For the commune in Botoşani County, Romania, see Vorona, Botoșani.

Vorona ( VOOR-oo-nə; Malagasy for "bird", V. berivotrensis, "from Berivotra") is a monotypic genus of prehistoric birds. It was described from fossils found in a Maevarano Formation quarry near the village of Berivotra, Mahajanga Province, Madagascar. The age is Late Cretaceous, probably Campanian (70.6–83.5 mya). V. berivotrensis is known from scattered remains, possibly from a single individual (UA 8651 and FMNH PA715).

The phylogenic affiliation of Vorona is hard to determine due to the fragmentary nature of the remains, mainly because the fossil shows a mix of primitive avian features as well as some that seem very modern. Vorona might be a primitive ornithuromorph.

Vorona is sometimes confused with the dromaeosaur Rahonavis ostromi, a fossil of which was found in the same location. This confusion has led to the common misconception that Vorona had a deinonychosaur-like sickle claw on each foot.

Wyleyia

Wyleyia is a prehistoric bird genus with a single species, Wyleyia valdensis, known from the early Cretaceous period of England. Even this is only known from a single damaged right humerus. It has been named to honor J. F. Wyley, who found the specimen in Weald Clay deposits of Henfield in Sussex (England). The specific name valdensis means "from the Weald".

The bone was found in the Hastings Beds, a series of Valanginian deposits, dated to between 140 and 136 million years ago.Sometimes believed to be from a non-avialan coelurosaur, it is now generally accepted as an early bird, although its exact systematic position is unresolved. It has been proposed to be an enantiornithine or an early neornithine palaeognathe. C.J.O. Harrison and C.A. Walker found it "advisable to consider the new genus incertae sedis until further evidence of affinity is forthcoming."

Zhongjianornis

Zhongjianornis is a genus of beaked, pigeon-sized birds from the early Cretaceous period of China. It is known from one fossil found at Jianchang, Liaoning Province, in rocks of the Jiufotang Formation, representing the type species Zhongjianornis yangi.
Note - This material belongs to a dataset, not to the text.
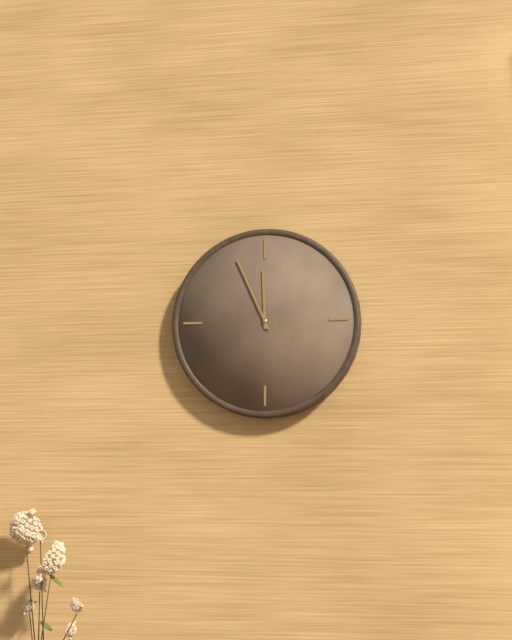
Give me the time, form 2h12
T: 11h56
The holotype specimen is in the collection of the Institute of Vertebrate Paleontology and Paleoanthropology in Beijing, and the species Z. yangi is named for the IVPP's founder, Yang Zhongjian. This specimen is catalogued under the accession number IVPP V15900. It consists of a complete skeleton, possibly only missing a few tail vertebrae.

Zhyraornis

Zhyraornis is a genus of prehistoric bird from the late Cretaceous period (middle Turonian, 92 mya). Its fossils have been found in Bissekty Formation deposits near Dzharakuduk in the Kyzyl Kum, Uzbekistan. Two species have been assigned to this genus: Zhyraornis kashkarovi and Zhyraornis logunovi. Both are known only from partial pelvic bones (synsacra).